There are like 5 times more replies in Civil so I can see it there. I only seen a few post on electronics here and I don't think any digital .......... mostly power and breath stuff. I don't see the need for it with such a lower post rate. It doesn't matter to me though ....


----------



## Dark Knight (Jan 30, 2007)

RG,

The sub-forums can be divided in the following way:

Computer -

Electronics and Controls

Power Systems - (Power Factor Correction Thread, Symmetrical Components, Transmission Lines)

Electrical Machines - (There are a few of threads on this)

NEC - National Electric Code

Basic Circuits - KVL, and maybe the Kaplan problems thread

Communications -

References - The review courses threads and references to the Kaplan series

Zapped - For electrical jokes and curious stuff like Arks and Sparks etc.

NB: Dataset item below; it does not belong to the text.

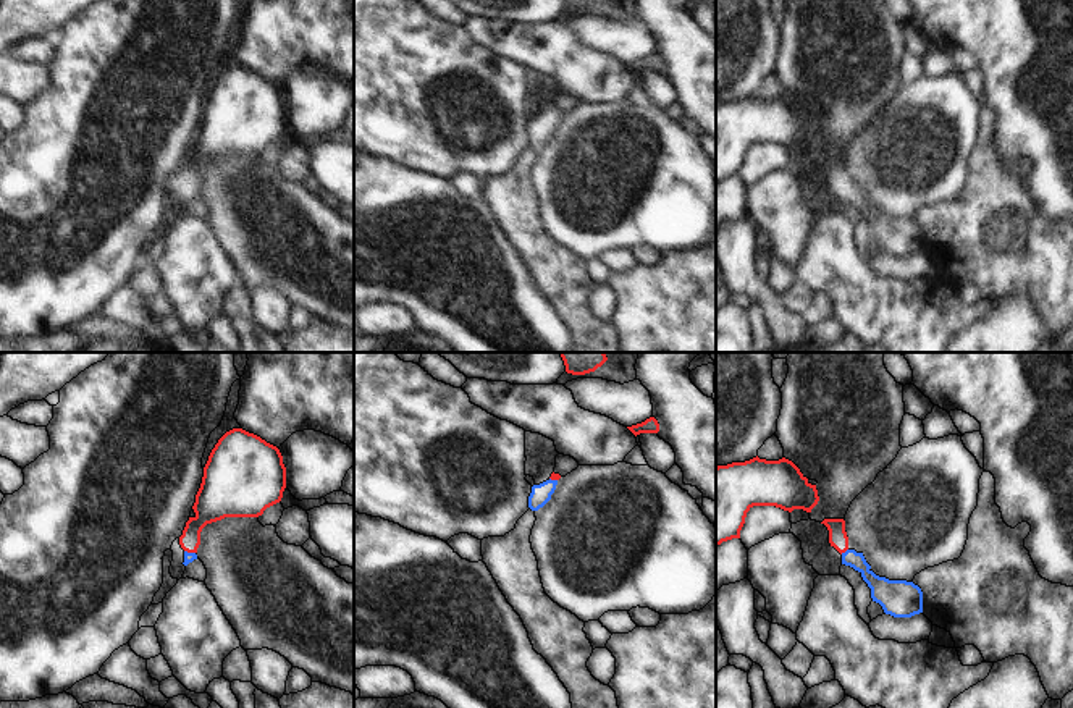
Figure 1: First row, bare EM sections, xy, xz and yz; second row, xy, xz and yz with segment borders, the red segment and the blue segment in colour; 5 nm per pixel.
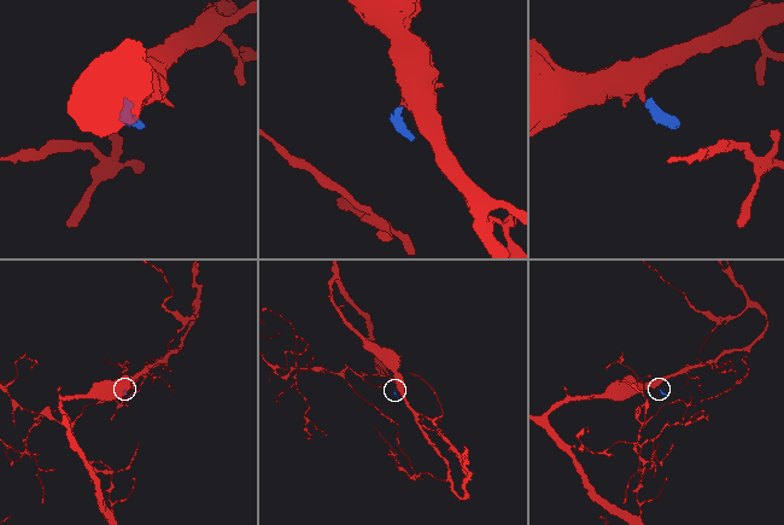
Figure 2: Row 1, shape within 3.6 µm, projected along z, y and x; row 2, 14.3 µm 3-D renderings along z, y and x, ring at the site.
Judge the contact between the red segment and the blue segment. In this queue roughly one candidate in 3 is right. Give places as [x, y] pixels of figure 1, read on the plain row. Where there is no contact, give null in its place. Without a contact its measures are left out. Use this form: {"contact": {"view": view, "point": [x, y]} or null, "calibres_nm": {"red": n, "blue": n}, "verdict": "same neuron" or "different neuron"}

This is just a raw guess. As Frontier said, we are just a few. If the volume of the threads is worthy of you taking your time on this... :waitwall: It will surely make the navigation here easy. Would be a good thing listening to other EEs before taking a decission or adopting this idea.

Did I say 

 ?


----------



## Kipper (Jan 31, 2007)

I did not see a poll, but will have to vote that until the post count picks up in here not to spend to much time on it.

If it helps with recruiting, (ease of finding what you are looking for so you want to join the board), that is the only reason to do it now.

If it is not too much trouble then I would say yes.

How is that for waffling. Do we have a waffle smilie. Picture of Bill Clinton maybe.

Thanks RG for all you do!


----------



## grover (Jan 31, 2007)

Given the present traffic on the electrical board, I really don't see the need for electrical subforums. It would only mean it would take us 4x longer to check for replies!


----------



## singlespeed (Jan 31, 2007)

I am going to waffle a bit too.

The volume of posts is very low compared to Civil, but if you're new here and you want to find something.... (I've had difficulty with the search feature)

My thought is more long term - archival. When we get to that point, then I think Luis has laid out a nice structure.

So, maybe leave it alone for now, but let us know when and how we need to address the archival issue in the future.

And Thanks again Admins and Mods for all you do here. :waitwall:


----------



## Platinum (Jan 31, 2007)

I don't think we need that............yet


----------



## JeffC (Feb 10, 2007)

Let's keep it simple for now.


----------